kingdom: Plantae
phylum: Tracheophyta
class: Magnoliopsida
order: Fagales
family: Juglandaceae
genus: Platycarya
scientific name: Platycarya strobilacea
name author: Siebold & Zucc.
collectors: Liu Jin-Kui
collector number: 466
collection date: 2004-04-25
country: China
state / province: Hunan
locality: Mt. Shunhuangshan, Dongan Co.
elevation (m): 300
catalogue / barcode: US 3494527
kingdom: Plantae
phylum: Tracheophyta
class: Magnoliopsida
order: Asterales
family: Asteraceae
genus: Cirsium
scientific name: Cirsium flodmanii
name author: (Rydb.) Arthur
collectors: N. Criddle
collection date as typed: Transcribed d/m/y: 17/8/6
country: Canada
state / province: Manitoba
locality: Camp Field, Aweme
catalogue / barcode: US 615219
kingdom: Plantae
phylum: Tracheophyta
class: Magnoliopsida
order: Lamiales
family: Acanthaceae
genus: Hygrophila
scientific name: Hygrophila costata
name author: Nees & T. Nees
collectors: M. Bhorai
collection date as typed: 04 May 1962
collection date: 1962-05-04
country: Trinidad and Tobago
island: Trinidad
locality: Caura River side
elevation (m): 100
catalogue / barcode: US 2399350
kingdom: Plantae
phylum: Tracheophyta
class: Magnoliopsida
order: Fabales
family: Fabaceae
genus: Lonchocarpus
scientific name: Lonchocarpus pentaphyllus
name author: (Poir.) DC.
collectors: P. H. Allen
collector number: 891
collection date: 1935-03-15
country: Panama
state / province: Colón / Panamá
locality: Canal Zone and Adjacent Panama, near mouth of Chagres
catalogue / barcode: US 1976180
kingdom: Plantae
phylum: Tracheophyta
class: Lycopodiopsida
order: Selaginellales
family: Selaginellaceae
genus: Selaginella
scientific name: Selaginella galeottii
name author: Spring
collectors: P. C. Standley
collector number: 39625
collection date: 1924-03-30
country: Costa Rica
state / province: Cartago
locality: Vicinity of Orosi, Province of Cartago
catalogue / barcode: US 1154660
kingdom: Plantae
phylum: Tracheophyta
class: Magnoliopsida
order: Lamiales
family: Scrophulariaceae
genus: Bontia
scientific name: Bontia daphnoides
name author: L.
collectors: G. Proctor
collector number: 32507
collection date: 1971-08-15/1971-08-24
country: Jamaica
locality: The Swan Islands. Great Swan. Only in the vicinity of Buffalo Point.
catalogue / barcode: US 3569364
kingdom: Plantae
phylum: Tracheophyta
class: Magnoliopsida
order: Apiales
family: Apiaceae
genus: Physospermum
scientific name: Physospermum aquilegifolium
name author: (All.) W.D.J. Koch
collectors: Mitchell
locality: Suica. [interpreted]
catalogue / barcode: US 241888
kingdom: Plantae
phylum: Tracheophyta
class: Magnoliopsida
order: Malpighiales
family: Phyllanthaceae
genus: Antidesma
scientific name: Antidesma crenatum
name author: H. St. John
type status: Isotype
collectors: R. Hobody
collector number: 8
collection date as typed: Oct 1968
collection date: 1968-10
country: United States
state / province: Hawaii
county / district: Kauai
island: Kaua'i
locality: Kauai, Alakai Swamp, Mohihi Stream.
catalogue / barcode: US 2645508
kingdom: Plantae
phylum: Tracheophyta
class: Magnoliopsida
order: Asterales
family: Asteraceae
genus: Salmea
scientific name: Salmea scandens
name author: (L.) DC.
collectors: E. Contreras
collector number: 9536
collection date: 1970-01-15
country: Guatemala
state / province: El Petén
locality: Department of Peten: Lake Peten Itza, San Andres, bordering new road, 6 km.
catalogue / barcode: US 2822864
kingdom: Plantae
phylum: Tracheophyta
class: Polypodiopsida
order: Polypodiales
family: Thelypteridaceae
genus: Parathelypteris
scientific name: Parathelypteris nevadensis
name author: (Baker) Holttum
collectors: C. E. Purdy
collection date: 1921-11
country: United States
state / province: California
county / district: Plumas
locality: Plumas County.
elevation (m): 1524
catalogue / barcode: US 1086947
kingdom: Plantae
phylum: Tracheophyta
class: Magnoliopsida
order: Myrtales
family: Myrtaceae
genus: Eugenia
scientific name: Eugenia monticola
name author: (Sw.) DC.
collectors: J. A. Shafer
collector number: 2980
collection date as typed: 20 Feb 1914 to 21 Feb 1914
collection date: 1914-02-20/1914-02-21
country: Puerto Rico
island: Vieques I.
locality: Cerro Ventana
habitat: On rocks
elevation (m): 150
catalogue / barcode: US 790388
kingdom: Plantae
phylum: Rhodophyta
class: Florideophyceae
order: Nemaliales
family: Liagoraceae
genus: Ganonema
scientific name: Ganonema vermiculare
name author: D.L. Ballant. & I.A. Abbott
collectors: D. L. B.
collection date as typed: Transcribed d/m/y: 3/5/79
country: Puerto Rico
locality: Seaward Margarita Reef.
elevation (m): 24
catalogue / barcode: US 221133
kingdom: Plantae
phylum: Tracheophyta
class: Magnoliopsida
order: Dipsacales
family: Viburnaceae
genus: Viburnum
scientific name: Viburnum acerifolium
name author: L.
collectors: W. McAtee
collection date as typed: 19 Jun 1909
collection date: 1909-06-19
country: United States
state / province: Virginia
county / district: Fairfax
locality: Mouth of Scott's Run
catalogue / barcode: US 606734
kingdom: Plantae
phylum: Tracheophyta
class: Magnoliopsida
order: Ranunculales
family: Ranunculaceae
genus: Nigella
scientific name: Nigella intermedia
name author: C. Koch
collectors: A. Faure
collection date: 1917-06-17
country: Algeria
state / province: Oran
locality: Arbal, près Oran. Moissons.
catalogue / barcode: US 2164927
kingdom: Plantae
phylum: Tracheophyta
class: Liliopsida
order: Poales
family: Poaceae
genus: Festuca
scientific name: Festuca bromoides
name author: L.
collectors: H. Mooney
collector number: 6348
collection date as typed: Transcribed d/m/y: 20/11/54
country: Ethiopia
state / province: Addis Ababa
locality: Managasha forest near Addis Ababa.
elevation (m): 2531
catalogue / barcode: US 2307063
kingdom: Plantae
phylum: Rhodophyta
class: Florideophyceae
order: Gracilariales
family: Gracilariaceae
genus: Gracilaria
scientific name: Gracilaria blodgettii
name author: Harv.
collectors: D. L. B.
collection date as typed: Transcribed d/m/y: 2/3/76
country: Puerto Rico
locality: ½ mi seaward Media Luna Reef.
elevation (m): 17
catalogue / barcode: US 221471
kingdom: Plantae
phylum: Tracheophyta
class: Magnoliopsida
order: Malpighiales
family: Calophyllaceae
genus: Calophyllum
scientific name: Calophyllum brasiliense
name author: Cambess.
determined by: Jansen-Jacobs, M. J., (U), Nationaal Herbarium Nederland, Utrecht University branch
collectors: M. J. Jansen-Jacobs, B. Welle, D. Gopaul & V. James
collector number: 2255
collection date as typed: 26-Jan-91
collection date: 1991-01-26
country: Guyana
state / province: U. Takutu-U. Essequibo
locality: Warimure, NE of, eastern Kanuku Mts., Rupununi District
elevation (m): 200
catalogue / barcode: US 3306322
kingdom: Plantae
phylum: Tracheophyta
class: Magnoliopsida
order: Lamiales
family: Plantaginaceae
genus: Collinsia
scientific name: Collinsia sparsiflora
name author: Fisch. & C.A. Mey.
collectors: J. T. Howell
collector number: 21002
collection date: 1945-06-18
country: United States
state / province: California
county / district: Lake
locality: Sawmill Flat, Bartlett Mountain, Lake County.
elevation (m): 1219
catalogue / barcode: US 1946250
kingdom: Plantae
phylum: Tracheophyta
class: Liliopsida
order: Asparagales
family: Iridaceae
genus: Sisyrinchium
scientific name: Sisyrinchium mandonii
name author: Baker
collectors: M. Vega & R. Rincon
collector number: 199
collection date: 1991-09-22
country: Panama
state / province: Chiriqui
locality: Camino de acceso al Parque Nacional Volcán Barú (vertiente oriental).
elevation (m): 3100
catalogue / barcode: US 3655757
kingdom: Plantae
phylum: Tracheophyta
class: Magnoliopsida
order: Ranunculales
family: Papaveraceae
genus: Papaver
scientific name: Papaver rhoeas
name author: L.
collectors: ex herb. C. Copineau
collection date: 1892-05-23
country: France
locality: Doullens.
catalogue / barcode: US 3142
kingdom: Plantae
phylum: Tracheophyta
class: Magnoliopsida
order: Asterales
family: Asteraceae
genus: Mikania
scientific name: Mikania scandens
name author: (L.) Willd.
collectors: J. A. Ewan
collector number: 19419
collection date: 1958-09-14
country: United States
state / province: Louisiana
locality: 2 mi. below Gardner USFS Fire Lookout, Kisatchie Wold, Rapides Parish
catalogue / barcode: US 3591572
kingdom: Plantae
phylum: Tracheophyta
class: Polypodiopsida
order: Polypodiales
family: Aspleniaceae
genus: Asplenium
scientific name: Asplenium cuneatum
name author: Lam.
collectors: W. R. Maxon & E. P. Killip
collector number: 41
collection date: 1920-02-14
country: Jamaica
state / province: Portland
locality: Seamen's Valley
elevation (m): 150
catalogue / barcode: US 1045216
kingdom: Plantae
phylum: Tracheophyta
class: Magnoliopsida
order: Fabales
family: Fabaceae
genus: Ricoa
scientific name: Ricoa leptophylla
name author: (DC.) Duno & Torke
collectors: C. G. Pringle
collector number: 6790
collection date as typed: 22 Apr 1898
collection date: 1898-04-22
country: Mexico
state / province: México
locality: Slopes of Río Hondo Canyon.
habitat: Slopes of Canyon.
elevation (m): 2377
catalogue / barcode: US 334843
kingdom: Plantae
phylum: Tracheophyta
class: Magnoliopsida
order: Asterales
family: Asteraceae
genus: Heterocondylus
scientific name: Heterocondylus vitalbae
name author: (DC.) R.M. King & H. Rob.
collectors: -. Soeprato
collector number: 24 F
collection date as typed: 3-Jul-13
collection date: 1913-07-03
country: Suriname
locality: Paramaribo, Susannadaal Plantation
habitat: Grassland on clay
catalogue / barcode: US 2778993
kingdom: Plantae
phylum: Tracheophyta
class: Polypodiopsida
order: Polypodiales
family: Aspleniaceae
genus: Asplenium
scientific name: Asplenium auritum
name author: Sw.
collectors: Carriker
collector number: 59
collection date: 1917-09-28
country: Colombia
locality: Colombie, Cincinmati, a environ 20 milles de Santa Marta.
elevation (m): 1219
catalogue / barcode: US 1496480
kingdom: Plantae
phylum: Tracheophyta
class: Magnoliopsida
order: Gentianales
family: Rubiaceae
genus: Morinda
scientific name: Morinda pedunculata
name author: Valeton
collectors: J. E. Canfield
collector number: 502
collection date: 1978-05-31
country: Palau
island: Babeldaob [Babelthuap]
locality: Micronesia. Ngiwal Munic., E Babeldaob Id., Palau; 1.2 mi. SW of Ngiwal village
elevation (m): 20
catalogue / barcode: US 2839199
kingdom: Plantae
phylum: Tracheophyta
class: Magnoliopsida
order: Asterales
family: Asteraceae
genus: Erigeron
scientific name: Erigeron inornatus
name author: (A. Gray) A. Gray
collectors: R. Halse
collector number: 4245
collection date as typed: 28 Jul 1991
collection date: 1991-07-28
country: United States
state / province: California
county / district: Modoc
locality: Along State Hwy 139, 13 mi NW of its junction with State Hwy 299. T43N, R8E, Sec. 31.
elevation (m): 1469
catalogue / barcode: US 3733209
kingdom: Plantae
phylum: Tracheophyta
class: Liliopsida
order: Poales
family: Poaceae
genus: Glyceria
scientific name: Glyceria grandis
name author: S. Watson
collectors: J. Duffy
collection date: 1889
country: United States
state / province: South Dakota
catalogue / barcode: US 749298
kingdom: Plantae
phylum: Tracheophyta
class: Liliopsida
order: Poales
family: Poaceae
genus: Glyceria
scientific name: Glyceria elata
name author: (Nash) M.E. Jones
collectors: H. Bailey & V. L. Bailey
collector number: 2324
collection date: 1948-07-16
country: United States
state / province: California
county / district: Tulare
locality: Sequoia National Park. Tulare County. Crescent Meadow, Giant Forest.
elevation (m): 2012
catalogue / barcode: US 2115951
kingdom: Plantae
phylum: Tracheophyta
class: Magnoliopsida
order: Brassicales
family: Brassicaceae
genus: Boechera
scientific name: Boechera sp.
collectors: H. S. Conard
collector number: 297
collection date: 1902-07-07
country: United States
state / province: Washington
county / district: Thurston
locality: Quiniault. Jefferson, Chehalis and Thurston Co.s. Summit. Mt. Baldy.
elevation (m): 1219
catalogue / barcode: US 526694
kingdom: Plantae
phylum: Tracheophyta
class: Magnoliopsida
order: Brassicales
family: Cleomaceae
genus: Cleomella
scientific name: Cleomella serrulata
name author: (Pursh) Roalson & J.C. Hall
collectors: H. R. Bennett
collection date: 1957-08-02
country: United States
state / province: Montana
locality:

* [任务说明]: 把上面从含有"name author: Harv."的那一行开始、到含有"family: Calophyllaceae"的那一行结束的这些行（首尾两行都算）输出成Markdown表格，两列分别叫"序号"和"内容"，空行不要。

* [本题答案]:
| 序号 | 内容 |
|---|---|
| 1 | name author: Harv. |
| 2 | collectors: D. L. B. |
| 3 | collection date as typed: Transcribed d/m/y: 2/3/76 |
| 4 | country: Puerto Rico |
| 5 | locality: ½ mi seaward Media Luna Reef. |
| 6 | elevation (m): 17 |
| 7 | catalogue / barcode: US 221471 |
| 8 | kingdom: Plantae |
| 9 | phylum: Tracheophyta |
| 10 | class: Magnoliopsida |
| 11 | order: Malpighiales |
| 12 | family: Calophyllaceae |